The migration of computing from dedicated appliances to physical
environments, thanks to increasingly proliferating microchips and
ever-expanding information networks directly implicates and empowers
architecture as a transformative agent and medium. The fact that objects
can now sense, think, act, and communicate with the help of embedded
technology is opening up the potential for an architecture that is more
closely aligned with the networked dynamics of living systems - a
sentient architecture. The technological enhancement of physical matter
charts a movement away from a mechanical paradigm towards a biological
model. The shift manifests itself on several levels, from the micro
scale in the form of new composite or "smart" materials capable of
registering and responding to external stimuli, to larger network
formations between people, objects, spaces, and landscapes. Radical
artifice here serves to imitate nature, enmeshing built environments in
a complex web of interactions whose emergent properties approximate the
resiliency of natural ecologies.
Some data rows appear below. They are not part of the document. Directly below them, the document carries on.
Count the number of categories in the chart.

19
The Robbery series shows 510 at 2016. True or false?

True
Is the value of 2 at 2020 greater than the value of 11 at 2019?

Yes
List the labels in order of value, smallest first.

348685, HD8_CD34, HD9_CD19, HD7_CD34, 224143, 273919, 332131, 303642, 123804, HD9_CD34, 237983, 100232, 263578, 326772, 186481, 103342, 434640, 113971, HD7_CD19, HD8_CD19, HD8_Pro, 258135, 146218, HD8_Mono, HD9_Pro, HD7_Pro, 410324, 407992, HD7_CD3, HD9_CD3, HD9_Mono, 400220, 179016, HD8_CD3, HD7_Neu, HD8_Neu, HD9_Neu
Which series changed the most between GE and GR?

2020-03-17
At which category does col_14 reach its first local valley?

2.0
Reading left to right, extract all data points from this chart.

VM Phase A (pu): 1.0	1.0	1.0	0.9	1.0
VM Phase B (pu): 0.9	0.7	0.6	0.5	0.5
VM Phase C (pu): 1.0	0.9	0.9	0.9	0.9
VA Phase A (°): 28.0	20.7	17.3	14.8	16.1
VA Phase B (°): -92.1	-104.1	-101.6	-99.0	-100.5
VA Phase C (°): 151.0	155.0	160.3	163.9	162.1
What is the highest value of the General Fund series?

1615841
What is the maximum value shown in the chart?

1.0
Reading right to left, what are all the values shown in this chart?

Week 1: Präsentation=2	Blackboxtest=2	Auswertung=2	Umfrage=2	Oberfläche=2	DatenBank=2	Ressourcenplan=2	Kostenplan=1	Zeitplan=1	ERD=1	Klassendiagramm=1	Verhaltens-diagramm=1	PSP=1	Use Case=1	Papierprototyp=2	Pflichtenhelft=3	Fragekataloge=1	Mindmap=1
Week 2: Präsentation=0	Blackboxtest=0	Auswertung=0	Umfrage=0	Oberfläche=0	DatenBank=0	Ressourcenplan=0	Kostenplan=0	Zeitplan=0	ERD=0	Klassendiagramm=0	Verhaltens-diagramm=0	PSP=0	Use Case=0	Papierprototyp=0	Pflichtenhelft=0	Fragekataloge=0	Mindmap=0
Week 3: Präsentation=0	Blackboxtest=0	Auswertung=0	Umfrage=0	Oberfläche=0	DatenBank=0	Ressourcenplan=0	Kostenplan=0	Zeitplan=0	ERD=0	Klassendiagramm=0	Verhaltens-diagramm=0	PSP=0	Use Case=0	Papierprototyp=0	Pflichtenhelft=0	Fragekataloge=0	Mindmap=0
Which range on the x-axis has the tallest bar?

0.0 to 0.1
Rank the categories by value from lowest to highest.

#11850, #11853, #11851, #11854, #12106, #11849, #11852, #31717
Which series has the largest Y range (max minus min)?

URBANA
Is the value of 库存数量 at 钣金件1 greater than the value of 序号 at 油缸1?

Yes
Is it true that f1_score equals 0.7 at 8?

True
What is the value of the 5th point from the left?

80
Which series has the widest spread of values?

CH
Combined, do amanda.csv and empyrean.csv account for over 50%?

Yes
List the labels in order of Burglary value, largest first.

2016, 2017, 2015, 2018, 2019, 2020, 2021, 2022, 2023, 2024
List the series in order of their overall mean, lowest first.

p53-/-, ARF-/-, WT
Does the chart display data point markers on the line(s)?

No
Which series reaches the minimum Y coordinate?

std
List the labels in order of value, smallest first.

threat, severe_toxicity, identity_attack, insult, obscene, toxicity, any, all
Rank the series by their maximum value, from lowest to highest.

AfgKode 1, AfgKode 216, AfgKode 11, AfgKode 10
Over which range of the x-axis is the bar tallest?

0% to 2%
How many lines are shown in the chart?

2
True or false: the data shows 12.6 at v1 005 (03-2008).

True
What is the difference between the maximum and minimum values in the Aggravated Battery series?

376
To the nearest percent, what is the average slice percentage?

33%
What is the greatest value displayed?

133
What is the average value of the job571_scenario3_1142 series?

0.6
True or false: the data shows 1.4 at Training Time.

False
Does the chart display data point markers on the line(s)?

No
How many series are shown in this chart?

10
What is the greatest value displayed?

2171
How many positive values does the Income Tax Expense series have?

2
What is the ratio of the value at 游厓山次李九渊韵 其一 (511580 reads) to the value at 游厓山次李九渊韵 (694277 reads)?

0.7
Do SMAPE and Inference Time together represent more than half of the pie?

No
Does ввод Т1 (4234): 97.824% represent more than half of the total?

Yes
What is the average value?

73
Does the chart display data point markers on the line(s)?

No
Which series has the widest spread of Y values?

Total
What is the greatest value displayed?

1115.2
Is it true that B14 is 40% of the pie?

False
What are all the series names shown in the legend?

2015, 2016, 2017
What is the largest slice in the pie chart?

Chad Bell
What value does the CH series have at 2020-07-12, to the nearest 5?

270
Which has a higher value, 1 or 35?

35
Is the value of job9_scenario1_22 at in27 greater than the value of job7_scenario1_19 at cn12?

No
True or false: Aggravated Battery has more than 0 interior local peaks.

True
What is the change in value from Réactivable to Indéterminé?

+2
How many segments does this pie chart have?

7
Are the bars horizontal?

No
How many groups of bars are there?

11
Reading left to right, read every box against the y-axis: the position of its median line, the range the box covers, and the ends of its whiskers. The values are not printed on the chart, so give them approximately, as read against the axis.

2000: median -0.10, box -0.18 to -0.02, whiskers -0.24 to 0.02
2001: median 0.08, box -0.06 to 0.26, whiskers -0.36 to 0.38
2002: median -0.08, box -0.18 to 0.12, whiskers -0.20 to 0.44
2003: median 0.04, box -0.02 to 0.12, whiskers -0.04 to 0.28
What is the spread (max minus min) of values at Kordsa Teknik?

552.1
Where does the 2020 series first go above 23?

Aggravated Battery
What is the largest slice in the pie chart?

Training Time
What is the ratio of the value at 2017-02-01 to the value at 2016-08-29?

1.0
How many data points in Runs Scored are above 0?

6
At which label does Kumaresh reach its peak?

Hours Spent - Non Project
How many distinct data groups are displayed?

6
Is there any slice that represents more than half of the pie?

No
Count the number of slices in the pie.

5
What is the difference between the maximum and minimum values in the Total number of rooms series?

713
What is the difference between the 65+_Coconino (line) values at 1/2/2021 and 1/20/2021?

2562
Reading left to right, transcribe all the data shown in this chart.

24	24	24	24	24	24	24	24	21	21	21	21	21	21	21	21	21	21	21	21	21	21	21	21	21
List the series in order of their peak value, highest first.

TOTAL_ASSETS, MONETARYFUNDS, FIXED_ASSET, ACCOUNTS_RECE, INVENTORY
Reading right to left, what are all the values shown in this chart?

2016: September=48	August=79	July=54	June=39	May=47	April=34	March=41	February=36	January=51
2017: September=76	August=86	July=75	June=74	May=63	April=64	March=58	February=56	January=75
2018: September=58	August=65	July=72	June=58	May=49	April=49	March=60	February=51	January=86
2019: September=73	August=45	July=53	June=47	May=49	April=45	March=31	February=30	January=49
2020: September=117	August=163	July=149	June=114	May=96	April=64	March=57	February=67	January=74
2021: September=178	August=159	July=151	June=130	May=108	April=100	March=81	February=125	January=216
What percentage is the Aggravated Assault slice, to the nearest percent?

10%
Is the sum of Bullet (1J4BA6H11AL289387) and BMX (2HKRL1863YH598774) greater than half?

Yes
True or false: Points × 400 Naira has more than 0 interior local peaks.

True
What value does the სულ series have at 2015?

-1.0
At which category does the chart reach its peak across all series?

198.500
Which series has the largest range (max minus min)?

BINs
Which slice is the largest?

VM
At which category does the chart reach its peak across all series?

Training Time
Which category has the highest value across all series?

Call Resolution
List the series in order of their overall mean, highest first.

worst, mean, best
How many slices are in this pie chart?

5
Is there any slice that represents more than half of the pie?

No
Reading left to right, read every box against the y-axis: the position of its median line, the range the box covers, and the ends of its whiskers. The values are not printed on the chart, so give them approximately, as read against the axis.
It is precisely this fine attunement to
life that has made these emerging technologies pertinent in dealing with
a wide range of issues from the therapeutic benefits to the body, to the
mediation of global and climatic energy systems. The projects featured
in this book demonstrate in working prototypes architectural
applications of synthetic sentience in the broad research area of
ambient intelligence, focusing on: Immersive Spaces, Hybrid Living
Systems, Responsive Cladding, Surface as Interface, Augmented Building
Technologies, and Individuated Experience. Initial informal efforts have
evolved with this team into a focused and funded university-based
research. The projects establish a collaborative platform involving
designers, scientists, and engineers and a new family of spatial
problems where, architecture is re-charged.